We wtorek 22 listopada br. około godziny 9.00 oficer dyżurny starogardzkich policjantów został powiadomiony o pojawieniu się przed miejscowym aresztem śledczym grupy agresywnych osób, które strzelały z rac świetlnych. Materiały pirotechniczne doprowadziły do pożaru dachu jednego z budynków. Dyżurujący przy telefonie alarmowym funkcjonariusz na miejsce natychmiast wysłał znajdujące się w pobliżu patrole, by jak najszybciej zniwelować zagrożenie oraz zapewnić bezpieczny dojazd dla straży pożarnej. W czasie gdy trwało gaszenie płonącego dachu, funkcjonariusze aresztu ewakuowali osadzonych z zagrożonego rejonu, a policjanci dążyli do zatrzymania podpalaczy.

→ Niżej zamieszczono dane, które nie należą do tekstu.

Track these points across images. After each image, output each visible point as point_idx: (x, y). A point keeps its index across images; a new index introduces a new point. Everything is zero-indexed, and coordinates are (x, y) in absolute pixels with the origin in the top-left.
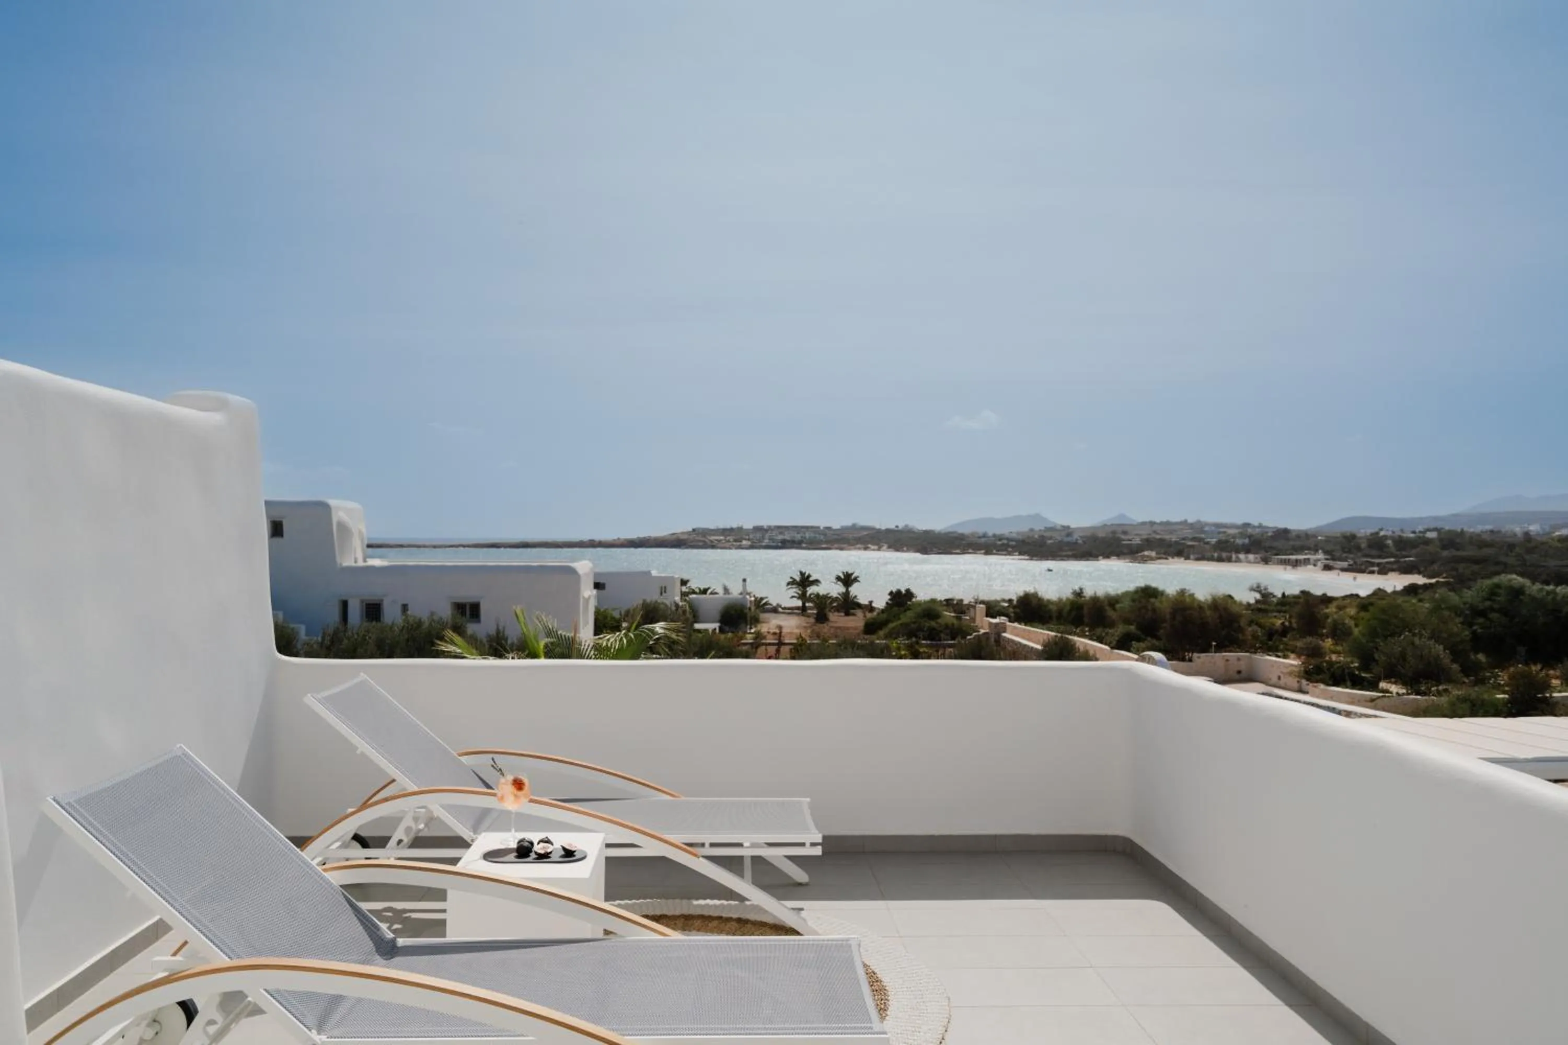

Gdy pożar został opanowany, przed aresztem zgromadziła się grupa około 20 agresywnych pseudokibiców, która próbowała forsować główną bramę wjazdową. Osoby te strzelały z rac dymnych oraz rzucały petardy hukowe. Na miejsce skierowane zostały kolejne siły policyjne, których działania skoncentrowały się na izolacji terenu, zapewnieniu bezpieczeństwa osobom postronnym, zabezpieczeniu miejsca zdarzenia, a przede wszystkim szybkiemu zatrzymaniu sprawców, którzy próbowali siłowo dostać się na teren jednostki penitencjarnej. W tym czasie funkcjonariusze aresztu wdrożyli wewnętrzne procedury. Na barkach wszystkich formacji spoczywało jak najszybsze opanowanie kryzysu. Mimo ekstremalnych warunków, służby musiały wykazać się dobrą koordynacją realizowanych zadań. Policjanci zatrzymali wszystkie agresywne osoby, które próbowały sforsować bramę aresztu. W tym samym czasie część z osadzonych próbowała wywołać wewnętrzny bunt, odmawiając opuszczenia placu spacerowego. W wyniku skutecznych działań wszystkich służb pożar został ugaszony, a funkcjonariusze służby więziennej przywrócili prawidłowe funkcjonowanie jednostki penitencjarnej.
Na szczęście był to tylko scenariusz wspólnych ćwiczeń obronnych prowadzonych przez funkcjonariuszy służby więziennej, policjantów i strażaków. Tego rodzaju działania mają na celu jak najlepsze zorganizowanie i współdziałanie służb. Ćwiczenia były również doskonałą okazją do zweryfikowania przyjętych rozwiązań i procedur postępowania.